**WHAT YOU SHOULD DO**
Please find the lines in the entries below that contain the word "engagement", and copy each one.

(Dataset entries)
<<<<

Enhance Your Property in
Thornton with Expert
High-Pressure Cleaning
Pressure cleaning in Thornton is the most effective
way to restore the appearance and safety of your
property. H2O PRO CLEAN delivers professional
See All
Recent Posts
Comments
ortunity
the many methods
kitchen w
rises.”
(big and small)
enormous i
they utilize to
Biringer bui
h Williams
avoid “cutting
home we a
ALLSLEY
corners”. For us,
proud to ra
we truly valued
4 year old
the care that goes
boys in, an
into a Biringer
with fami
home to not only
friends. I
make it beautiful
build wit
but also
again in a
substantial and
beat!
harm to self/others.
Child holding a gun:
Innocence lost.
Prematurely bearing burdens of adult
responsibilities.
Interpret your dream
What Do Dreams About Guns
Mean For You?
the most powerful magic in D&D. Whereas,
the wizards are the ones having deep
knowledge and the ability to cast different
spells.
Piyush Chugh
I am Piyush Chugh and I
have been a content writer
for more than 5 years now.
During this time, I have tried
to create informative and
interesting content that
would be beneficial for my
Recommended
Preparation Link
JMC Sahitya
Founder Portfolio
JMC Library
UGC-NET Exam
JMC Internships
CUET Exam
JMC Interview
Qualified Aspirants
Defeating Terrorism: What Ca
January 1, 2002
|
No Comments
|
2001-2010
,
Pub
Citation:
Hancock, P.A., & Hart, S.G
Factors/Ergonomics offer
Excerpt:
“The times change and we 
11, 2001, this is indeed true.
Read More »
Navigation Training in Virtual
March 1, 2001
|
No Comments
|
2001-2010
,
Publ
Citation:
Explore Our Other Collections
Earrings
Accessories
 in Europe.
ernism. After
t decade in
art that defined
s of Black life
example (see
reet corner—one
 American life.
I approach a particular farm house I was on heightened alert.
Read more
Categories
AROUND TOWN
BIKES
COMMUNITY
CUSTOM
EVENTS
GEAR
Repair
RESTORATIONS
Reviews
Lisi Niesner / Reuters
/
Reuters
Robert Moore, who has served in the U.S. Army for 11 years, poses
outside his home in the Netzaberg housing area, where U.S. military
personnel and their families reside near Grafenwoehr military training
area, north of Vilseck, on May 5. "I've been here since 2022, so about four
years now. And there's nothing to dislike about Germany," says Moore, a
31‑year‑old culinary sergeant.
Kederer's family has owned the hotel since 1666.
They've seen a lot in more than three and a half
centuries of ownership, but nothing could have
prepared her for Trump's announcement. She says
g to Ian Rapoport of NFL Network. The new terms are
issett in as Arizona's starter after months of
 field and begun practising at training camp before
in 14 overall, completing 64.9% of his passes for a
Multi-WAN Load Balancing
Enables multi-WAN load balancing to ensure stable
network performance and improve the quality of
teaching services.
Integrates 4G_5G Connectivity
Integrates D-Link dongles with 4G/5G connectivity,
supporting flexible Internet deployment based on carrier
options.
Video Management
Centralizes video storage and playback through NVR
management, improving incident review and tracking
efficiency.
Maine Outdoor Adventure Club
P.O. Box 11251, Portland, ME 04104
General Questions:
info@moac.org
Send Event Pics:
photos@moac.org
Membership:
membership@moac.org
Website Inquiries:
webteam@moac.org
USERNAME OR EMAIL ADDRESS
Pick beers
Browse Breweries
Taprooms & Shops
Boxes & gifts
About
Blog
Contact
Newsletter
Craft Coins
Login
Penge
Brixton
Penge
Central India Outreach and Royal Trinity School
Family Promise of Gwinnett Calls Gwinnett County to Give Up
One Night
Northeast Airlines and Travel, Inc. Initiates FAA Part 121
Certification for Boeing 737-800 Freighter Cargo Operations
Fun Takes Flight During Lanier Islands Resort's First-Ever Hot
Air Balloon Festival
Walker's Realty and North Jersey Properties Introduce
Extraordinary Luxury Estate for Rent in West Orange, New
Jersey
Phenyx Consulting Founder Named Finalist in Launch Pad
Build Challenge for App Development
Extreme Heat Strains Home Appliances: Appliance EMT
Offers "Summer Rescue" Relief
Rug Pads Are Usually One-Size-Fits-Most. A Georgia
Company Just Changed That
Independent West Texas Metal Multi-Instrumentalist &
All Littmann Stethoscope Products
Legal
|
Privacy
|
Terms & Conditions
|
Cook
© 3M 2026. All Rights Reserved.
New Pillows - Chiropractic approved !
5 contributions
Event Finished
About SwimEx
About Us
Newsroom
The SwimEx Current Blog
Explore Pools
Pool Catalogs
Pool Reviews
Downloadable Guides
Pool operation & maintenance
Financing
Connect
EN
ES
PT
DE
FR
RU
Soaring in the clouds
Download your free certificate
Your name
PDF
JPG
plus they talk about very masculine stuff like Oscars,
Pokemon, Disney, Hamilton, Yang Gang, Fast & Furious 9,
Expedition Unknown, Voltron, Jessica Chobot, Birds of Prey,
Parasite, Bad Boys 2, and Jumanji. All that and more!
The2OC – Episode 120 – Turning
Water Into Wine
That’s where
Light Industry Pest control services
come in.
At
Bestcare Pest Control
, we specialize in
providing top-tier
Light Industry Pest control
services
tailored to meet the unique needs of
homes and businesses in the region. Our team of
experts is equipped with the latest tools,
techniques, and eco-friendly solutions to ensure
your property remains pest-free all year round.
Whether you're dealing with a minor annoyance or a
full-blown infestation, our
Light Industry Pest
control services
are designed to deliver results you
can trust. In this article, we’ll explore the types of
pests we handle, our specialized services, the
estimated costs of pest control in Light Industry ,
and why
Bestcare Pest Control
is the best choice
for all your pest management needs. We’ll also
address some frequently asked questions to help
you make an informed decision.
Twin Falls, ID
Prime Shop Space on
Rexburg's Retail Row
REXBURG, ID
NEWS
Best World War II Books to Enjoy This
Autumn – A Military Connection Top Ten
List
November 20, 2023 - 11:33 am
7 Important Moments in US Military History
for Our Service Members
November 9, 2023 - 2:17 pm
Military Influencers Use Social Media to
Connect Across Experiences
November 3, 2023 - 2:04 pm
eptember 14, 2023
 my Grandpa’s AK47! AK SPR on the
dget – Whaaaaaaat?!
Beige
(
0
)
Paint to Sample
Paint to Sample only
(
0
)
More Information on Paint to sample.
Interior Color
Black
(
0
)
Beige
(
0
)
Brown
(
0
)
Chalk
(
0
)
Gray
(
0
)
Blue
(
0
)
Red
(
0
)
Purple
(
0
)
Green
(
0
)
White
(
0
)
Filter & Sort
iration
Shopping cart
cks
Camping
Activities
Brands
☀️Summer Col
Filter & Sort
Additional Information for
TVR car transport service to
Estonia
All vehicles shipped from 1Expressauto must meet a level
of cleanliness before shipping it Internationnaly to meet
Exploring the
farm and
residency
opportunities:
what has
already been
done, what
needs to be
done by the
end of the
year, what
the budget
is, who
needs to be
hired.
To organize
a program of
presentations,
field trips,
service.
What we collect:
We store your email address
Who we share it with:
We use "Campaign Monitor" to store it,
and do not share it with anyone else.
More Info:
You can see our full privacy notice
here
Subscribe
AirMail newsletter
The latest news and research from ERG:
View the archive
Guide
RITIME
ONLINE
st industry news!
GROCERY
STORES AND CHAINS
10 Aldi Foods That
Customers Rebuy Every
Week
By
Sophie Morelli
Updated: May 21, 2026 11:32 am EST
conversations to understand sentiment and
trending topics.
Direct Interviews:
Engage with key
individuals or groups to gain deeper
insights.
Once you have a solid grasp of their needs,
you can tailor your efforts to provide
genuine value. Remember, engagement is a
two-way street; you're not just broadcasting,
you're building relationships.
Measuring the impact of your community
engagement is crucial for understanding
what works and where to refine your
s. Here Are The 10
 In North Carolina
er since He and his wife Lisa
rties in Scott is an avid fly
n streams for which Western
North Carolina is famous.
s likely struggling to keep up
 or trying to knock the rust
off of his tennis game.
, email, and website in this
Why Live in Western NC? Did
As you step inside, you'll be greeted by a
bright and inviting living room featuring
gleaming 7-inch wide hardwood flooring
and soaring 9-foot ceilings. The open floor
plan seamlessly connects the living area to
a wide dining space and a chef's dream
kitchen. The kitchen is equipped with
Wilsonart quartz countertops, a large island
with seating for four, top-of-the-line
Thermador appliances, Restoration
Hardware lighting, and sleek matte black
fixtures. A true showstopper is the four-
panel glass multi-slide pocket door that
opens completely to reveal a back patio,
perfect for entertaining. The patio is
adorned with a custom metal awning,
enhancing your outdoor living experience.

>>>>

**ANSWER TO THE PROBLEM**
genuine value. Remember, engagement is a
engagement is crucial for understanding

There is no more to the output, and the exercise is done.